Good post Dave, I like this feature though haven’t had to use it too much yet. I’ve been compiling a list of universe best practices from my experience and the BusinessObjects training material that I’ll post up shortly.
- Josh
Thanks for this info,
Can you direct me toward where I’d set this option and see it in action?
Hi, Ethan, and welcome. Always nice to have another XKCD fan on board.
To see JOIN_BY_SQL in action, you need to add it to your universe parameters and then set the value to Yes. I covered how to do this in an earlier presentation and neglected to repeat it here. The presentation has screen shots that help make it all clear.

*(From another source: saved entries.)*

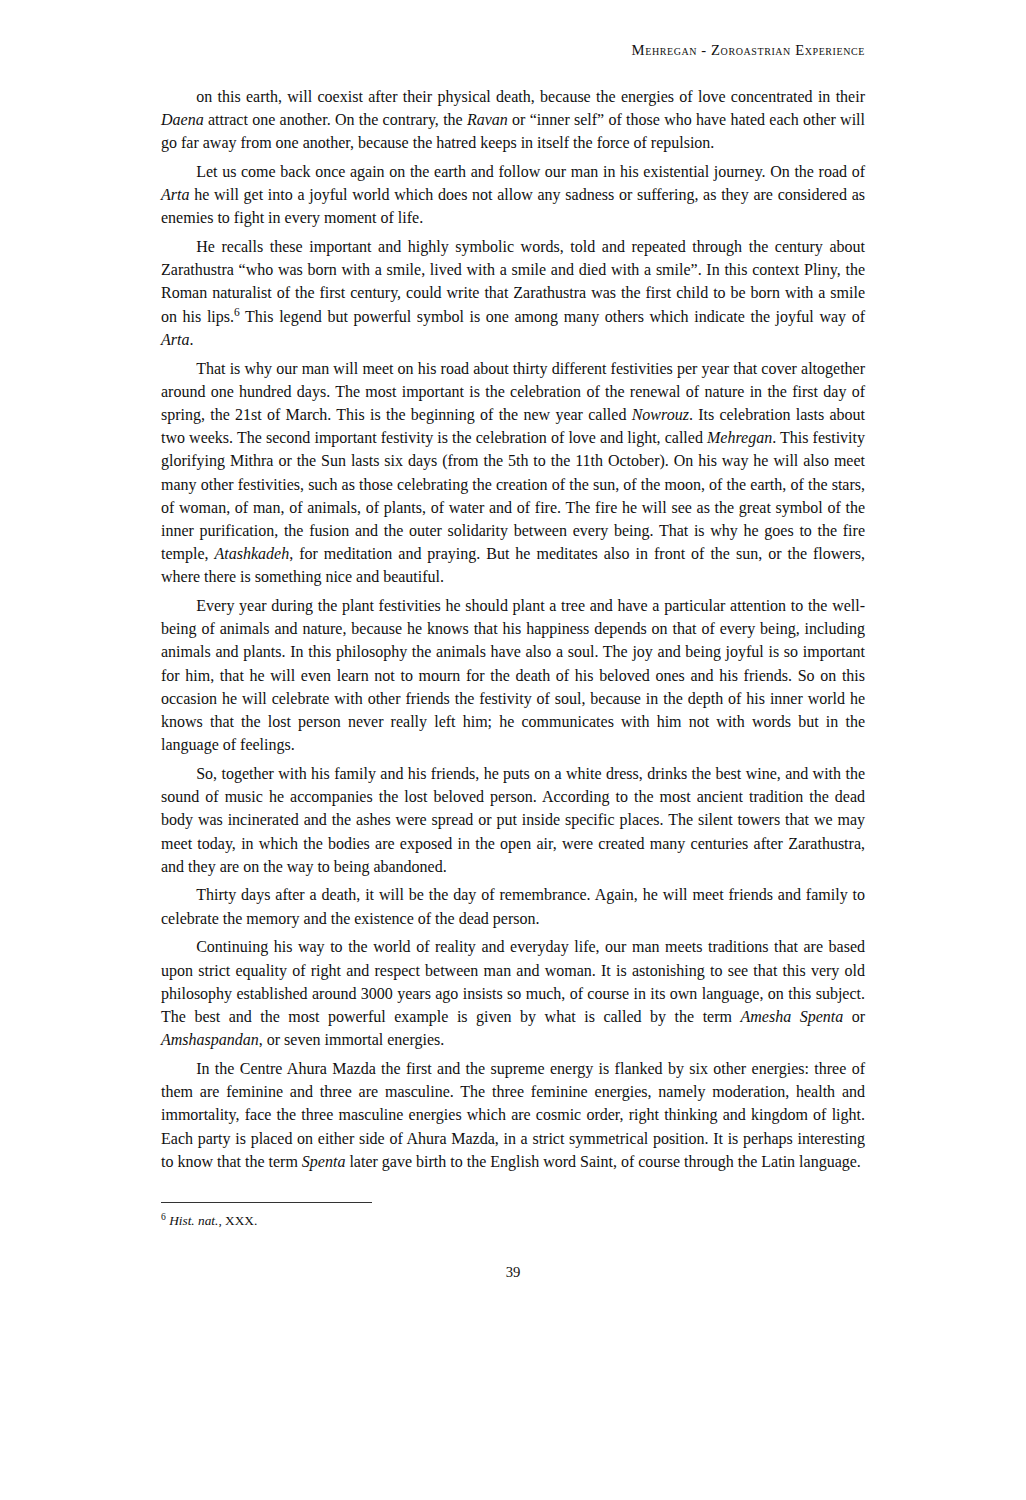Mehregan - Zoroastrian Experience
on this earth, will coexist after their physical death, because the energies of love concentrated in their Daena attract one another. On the contrary, the Ravan or “inner self” of those who have hated each other will go far away from one another, because the hatred keeps in itself the force of repulsion.
Let us come back once again on the earth and follow our man in his existential journey. On the road of Arta he will get into a joyful world which does not allow any sadness or suffering, as they are considered as enemies to fight in every moment of life.
He recalls these important and highly symbolic words, told and repeated through the century about Zarathustra “who was born with a smile, lived with a smile and died with a smile”. In this context Pliny, the Roman naturalist of the first century, could write that Zarathustra was the first child to be born with a smile on his lips.6 This legend but powerful symbol is one among many others which indicate the joyful way of Arta.
That is why our man will meet on his road about thirty different festivities per year that cover altogether around one hundred days. The most important is the celebration of the renewal of nature in the first day of spring, the 21st of March. This is the beginning of the new year called Nowrouz. Its celebration lasts about two weeks. The second important festivity is the celebration of love and light, called Mehregan. This festivity glorifying Mithra or the Sun lasts six days (from the 5th to the 11th October). On his way he will also meet many other festivities, such as those celebrating the creation of the sun, of the moon, of the earth, of the stars, of woman, of man, of animals, of plants, of water and of fire. The fire he will see as the great symbol of the inner purification, the fusion and the outer solidarity between every being. That is why he goes to the fire temple, Atashkadeh, for meditation and praying. But he meditates also in front of the sun, or the flowers, where there is something nice and beautiful.
Every year during the plant festivities he should plant a tree and have a particular attention to the well-being of animals and nature, because he knows that his happiness depends on that of every being, including animals and plants. In this philosophy the animals have also a soul. The joy and being joyful is so important for him, that he will even learn not to mourn for the death of his beloved ones and his friends. So on this occasion he will celebrate with other friends the festivity of soul, because in the depth of his inner world he knows that the lost person never really left him; he communicates with him not with words but in the language of feelings.
So, together with his family and his friends, he puts on a white dress, drinks the best wine, and with the sound of music he accompanies the lost beloved person. According to the most ancient tradition the dead body was incinerated and the ashes were spread or put inside specific places. The silent towers that we may meet today, in which the bodies are exposed in the open air, were created many centuries after Zarathustra, and they are on the way to being abandoned.
Thirty days after a death, it will be the day of remembrance. Again, he will meet friends and family to celebrate the memory and the existence of the dead person.
Continuing his way to the world of reality and everyday life, our man meets traditions that are based upon strict equality of right and respect between man and woman. It is astonishing to see that this very old philosophy established around 3000 years ago insists so much, of course in its own language, on this subject. The best and the most powerful example is given by what is called by the term Amesha Spenta or Amshaspandan, or seven immortal energies.
In the Centre Ahura Mazda the first and the supreme energy is flanked by six other energies: three of them are feminine and three are masculine. The three feminine energies, namely moderation, health and immortality, face the three masculine energies which are cosmic order, right thinking and kingdom of light. Each party is placed on either side of Ahura Mazda, in a strict symmetrical position. It is perhaps interesting to know that the term Spenta later gave birth to the English word Saint, of course through the Latin language.
6 Hist. nat., XXX.
39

If you go to my presentations page and download “Tales From A Universe Ninja, Part One” and review pages 45 through 51 it includes more details as well as pictures.
Pictures help.
Hi, and thanks for your posts, Dave.
A question I have – the combination between the queries is with FULL OUTER JOIN.
Can that behavior be changed to combine the queries with INNER JOIN ?
This cause us lots of troubles…
Thanks !
The standard is to do a FULL OUTER JOIN in order to replicate what Web Intelligence does. In all the times I have used this, I have wanted a full outer join.
I can’t think of any reasons off the top of my head to want to change this.
Hi Dave,
Thanks for this useful information. It’s really very useful. But just want to know if there is any way to use LEFT OUTER JOIN or RIGHT OUTER JOIN instead of FULL OUTERJOIN in this case. We have some performance issues with FULL OUTER JOIN. If I modify the same query to use LEFT OUTERJOIN it just takes 2 minutes whereas the FULL OUTERJOIN query takes around 20 min…
Please share your inputs or any alternatives available.
Thanks!
Ganesh, thanks for your comment. As I am sure you realize, if you do a left join you’re not getting the same results. In my opinion, full outer join is the proper syntax to use for this feature. It is designed to replace the data provider synchronization; if you need some other result then you probably need to investigate views or derived tables or some changes to your ETL.
Hi Dave,
After reading your blog i know that JOIN_BY_SQL is different from Synchronize…..in term of performance(for large amount of data) as it occurs at database level.
But what are the other benefits from it?
Could you plase give another small example on what kind of problems it can resolve(Consider a real time DW scenario)? What is the best substitute for this if this is not giving the desired result?
Thanks a ton.
Regards,
Shiva
@Siva:
It will create just ONE microbe at the report level, thereby increasing performance.
And would do you mean exactly by: “not giving the right result”, please?
JOIN_BY_SQL can have a performance impact but the primary function is to provide multi-pass SQL capabilities to tools (like Crystal) that don’t otherwise support it.
Thankyou Andreas.
Thankyou Dave.
Hi Dave,
Can you put some light on disadvantage of this parameter. Why by default it’s not been set by BusinessObjects itself.
I can only speculate as I don’t know for sure.
Typically when Business Objects introduces a new parameter they leave it off unless it’s adressing a specific bug. The reason for that would be they have no idea how it’s going to impact all of the client universes on multiple different platforms. It is also possible for this parameter to have a negative impact on performance.
The primary advantage of this feature was posted in comment #10 earlier.